THE INPUT Start Marker
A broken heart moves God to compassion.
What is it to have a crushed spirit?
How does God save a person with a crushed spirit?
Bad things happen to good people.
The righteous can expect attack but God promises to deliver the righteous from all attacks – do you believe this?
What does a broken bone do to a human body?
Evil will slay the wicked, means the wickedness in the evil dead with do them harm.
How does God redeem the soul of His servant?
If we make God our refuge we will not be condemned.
THE INPUT End Marker
THE INPUT Start Marker
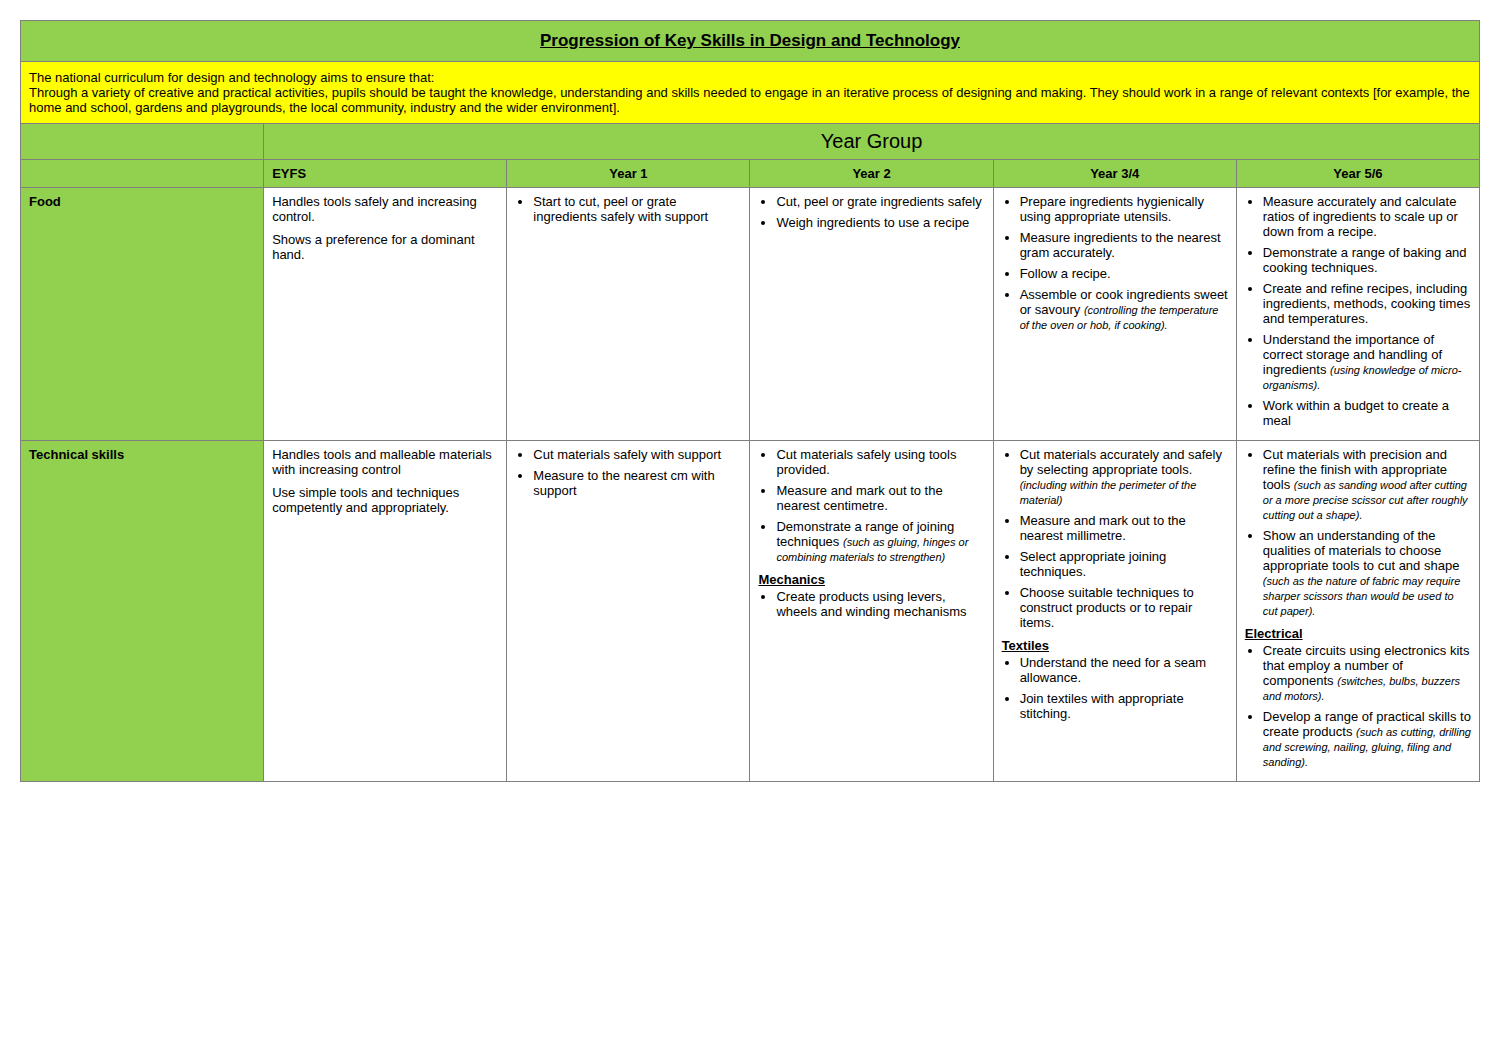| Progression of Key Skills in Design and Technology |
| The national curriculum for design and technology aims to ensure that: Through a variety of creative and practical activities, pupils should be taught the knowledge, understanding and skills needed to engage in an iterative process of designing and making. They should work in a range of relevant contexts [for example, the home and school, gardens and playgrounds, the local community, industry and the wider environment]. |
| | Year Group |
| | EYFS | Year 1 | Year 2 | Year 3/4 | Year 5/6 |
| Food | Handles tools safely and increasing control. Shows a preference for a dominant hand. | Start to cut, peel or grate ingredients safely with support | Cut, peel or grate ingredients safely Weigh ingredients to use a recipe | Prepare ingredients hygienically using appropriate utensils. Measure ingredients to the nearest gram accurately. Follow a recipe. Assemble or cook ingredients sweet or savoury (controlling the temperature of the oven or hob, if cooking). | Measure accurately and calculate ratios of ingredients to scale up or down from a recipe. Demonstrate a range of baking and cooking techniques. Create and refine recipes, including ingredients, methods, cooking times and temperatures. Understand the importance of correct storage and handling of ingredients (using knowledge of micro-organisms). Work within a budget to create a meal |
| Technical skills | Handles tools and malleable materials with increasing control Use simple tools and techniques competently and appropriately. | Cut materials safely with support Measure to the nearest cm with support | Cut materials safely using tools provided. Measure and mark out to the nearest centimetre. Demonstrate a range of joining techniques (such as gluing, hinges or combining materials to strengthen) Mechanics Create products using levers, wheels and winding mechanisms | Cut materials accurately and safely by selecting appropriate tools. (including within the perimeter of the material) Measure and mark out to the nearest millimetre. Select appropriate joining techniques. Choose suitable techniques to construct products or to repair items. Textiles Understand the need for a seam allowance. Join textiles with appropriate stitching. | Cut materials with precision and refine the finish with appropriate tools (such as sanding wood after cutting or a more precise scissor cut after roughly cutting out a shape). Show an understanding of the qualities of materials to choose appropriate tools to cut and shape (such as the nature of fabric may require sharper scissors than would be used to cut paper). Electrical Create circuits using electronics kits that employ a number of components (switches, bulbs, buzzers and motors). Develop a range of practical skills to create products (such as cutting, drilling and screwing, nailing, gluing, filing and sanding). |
THE INPUT End Marker
[INSTRUCTIONS FOR THE TASK]: Can you repeat, word for word, every line above from the one containing "Bad things happen to good people." down to the one containing "If we make God", including both?

[WRITTEN ANSWER]:
Bad things happen to good people.
The righteous can expect attack but God promises to deliver the righteous from all attacks – do you believe this?
What does a broken bone do to a human body?
Evil will slay the wicked, means the wickedness in the evil dead with do them harm.
How does God redeem the soul of His servant?
If we make God our refuge we will not be condemned.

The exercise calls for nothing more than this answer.